01.02.2010 · Der Bonner Oberbürgermeister Jürgen Nimptsch hat vorgeschlagen, künftig auf einen Kulturdezernenten zu verzichten und die Kulturpolitik selbst in die Hand zu nehmen. Kultur zur Chefsache zu machen heißt aus Erfahrung meistens wenig Gutes.
Von Andreas RossmannZur „Bundestadt“ hat es ein Gesetz gemacht, sehr viel lieber aber schmückt sich Bonn mit dem Titel „Beethovenstadt“. Der berühmteste Sohn hat mehr Strahlkraft als die sechs am Rhein verbliebenen Ministerien, und er soll für Zukunft stehen, wollen die drei hier ansässigen Dax-Unternehmen doch ein Festspielhaus seines Namens spendieren. Als sei das schon genug an Kultur, hat Oberbürgermeister Jürgen Nimptsch nun vorgeschlagen, künftig auf einen Kulturdezernenten zu verzichten. Die Gelegenheit scheint günstig, denn die Ära von Ludwig Krapf läuft ein Jahr, bevor er die Altersgrenze erreicht, am 31. Mai aus, wobei er acht Jahre lang so unauffällig und besonnen wirkte, dass seine Verdienste – etwa seine kluge Personalpolitik oder die Neupositionierung des Kunstmuseums – kaum wahrgenommen werden.

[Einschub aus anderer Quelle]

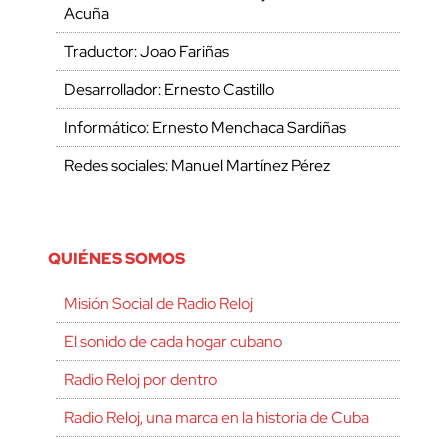
Acuña
Traductor: Joao Fariñas
Desarrollador: Ernesto Castillo
Informático: Ernesto Menchaca Sardiñas
Redes sociales: Manuel Martínez Pérez
QUIÉNES SOMOS
Misión Social de Radio Reloj
El sonido de cada hogar cubano
Radio Reloj por dentro
Radio Reloj, una marca en la historia de Cuba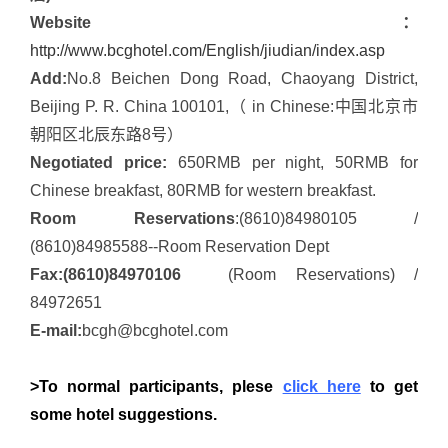
Website：
http://www.bcghotel.com/English/jiudian/index.asp
Add:
No.8 Beichen Dong Road, Chaoyang District,
Beijing P. R. China 100101,（ in Chinese:中国北京市
朝阳区北辰东路8号）
Negotiated price:
650RMB per night, 50RMB for
Chinese breakfast, 80RMB for western breakfast.
Room Reservations
:(8610)84980105 /
(8610)84985588--Room Reservation Dept
Fax:(8610)84970106
(Room Reservations) /
84972651
E-mail:
bcgh@bcghotel.com
>To normal participants, plese
click here
to get
some hotel suggestions.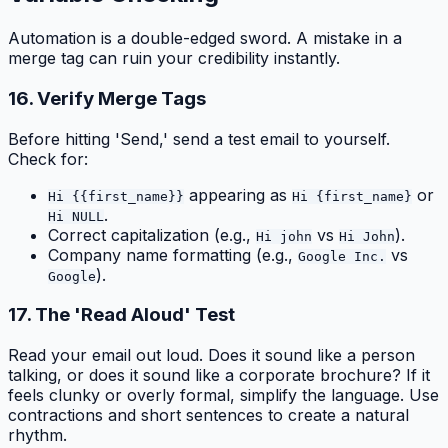
Automation is a double-edged sword. A mistake in a
merge tag can ruin your credibility instantly.
16. Verify Merge Tags
Before hitting 'Send,' send a test email to yourself.
Check for:
appearing as
or
Hi {{first_name}}
Hi {first_name}
.
Hi NULL
Correct capitalization (e.g.,
vs
).
Hi john
Hi John
Company name formatting (e.g.,
vs
Google Inc.
).
Google
17. The 'Read Aloud' Test
Read your email out loud. Does it sound like a person
talking, or does it sound like a corporate brochure? If it
feels clunky or overly formal, simplify the language. Use
contractions and short sentences to create a natural
rhythm.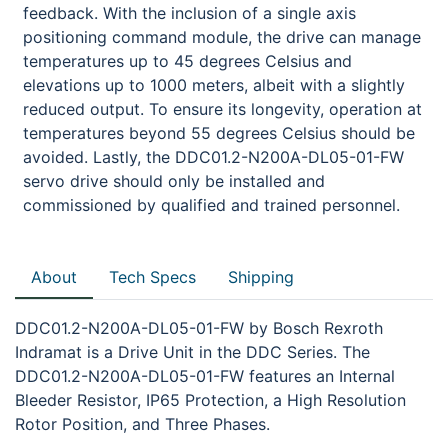
feedback. With the inclusion of a single axis
positioning command module, the drive can manage
temperatures up to 45 degrees Celsius and
elevations up to 1000 meters, albeit with a slightly
reduced output. To ensure its longevity, operation at
temperatures beyond 55 degrees Celsius should be
avoided. Lastly, the DDC01.2-N200A-DL05-01-FW
servo drive should only be installed and
commissioned by qualified and trained personnel.
About
Tech Specs
Shipping
DDC01.2-N200A-DL05-01-FW by Bosch Rexroth
Indramat is a Drive Unit in the DDC Series. The
DDC01.2-N200A-DL05-01-FW features an Internal
Bleeder Resistor, IP65 Protection, a High Resolution
Rotor Position, and Three Phases.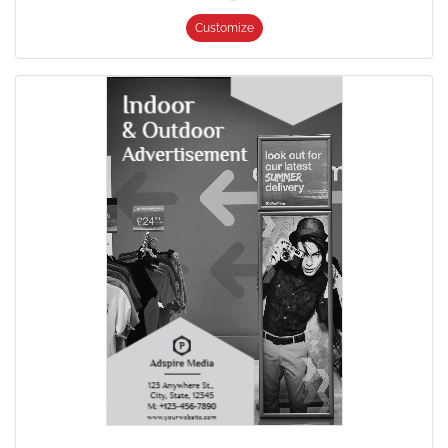
Customize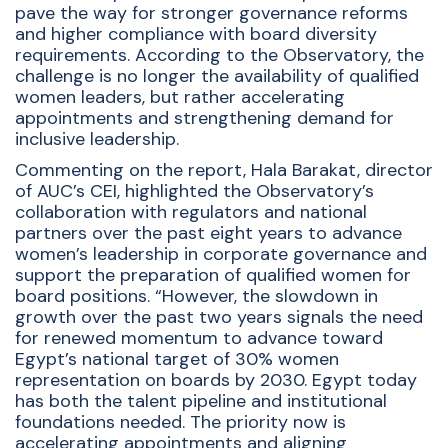
pave the way for stronger governance reforms
and higher compliance with board diversity
requirements. According to the Observatory, the
challenge is no longer the availability of qualified
women leaders, but rather accelerating
appointments and strengthening demand for
inclusive leadership.
Commenting on the report, Hala Barakat, director
of AUC’s CEI, highlighted the Observatory’s
collaboration with regulators and national
partners over the past eight years to advance
women’s leadership in corporate governance and
support the preparation of qualified women for
board positions. “However, the slowdown in
growth over the past two years signals the need
for renewed momentum to advance toward
Egypt’s national target of 30% women
representation on boards by 2030. Egypt today
has both the talent pipeline and institutional
foundations needed. The priority now is
accelerating appointments and aligning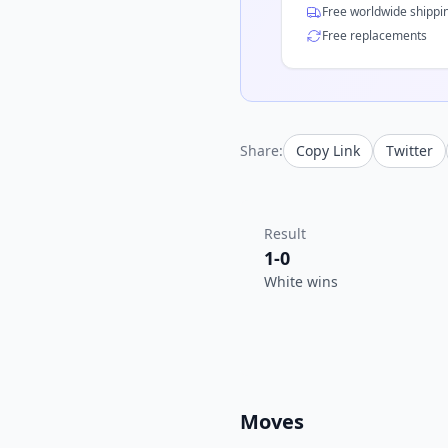
Free worldwide shippi
Free replacements
Share:
Copy Link
Twitter
Result
1-0
White wins
Moves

Die Stadt aber muss bis 2012 hundert Millionen Euro sparen, und so möchte der Sozialdemokrat Nimptsch, dem im Rat eine schwarz-grüne Koalition gegenübersteht, ein Zeichen setzen. Als hätte er, gerade hundert Tage im Amt, mit dem Fiasko World Conference Center nicht mehr als genug zu tun, hat sich Nimptsch, hauptstadtaffin zumindest insoweit, Berlin zum Vorbild genommen: Wie Klaus Wowereit will er Kultur zur Chefsache machen. Dessen Slogan „arm, aber sexy“ gleich mitzubeanspruchen, traut er sich, wohl wissend, dass für Bonn eher die Umkehrung zutrifft, jedoch nicht, und auch ein fähiger Adlatus wie André Schmitz, der ihm das Tagesgeschäft abnähme, ist nirgendwo in Sicht.
Was Bonn aber brauchte, wäre eine Persönlichkeit, die mit innerer Kompetenz und starkem Standing die Kultur vertritt. In den Verhandlungen über das Festspielhaus und die denkmalgeschützte Beethovenhalle die Interessen der Bürgerschaft, die das Thema zu spalten droht, umsichtig wahrzunehmen, ist da nur die vordringlichste Aufgabe. Auch das Haus der Bildung gilt es auf den Weg zu bringen, die Sanierung des maroden Opernhauses anzugehen, den Intendantenvertrag auszuhandeln, die Leitung des Literaturhauses neu zu besetzen. Zu viele Baustellen, als dass ein Oberbürgermeister sie nebenbei übernehmen könnte. So setzt sein Vorstoß ein falsches Zeichen, droht er die „Beethovenstadt“, mit der sich Bonn eher vordergründig identifiziert, doch auszuhöhlen.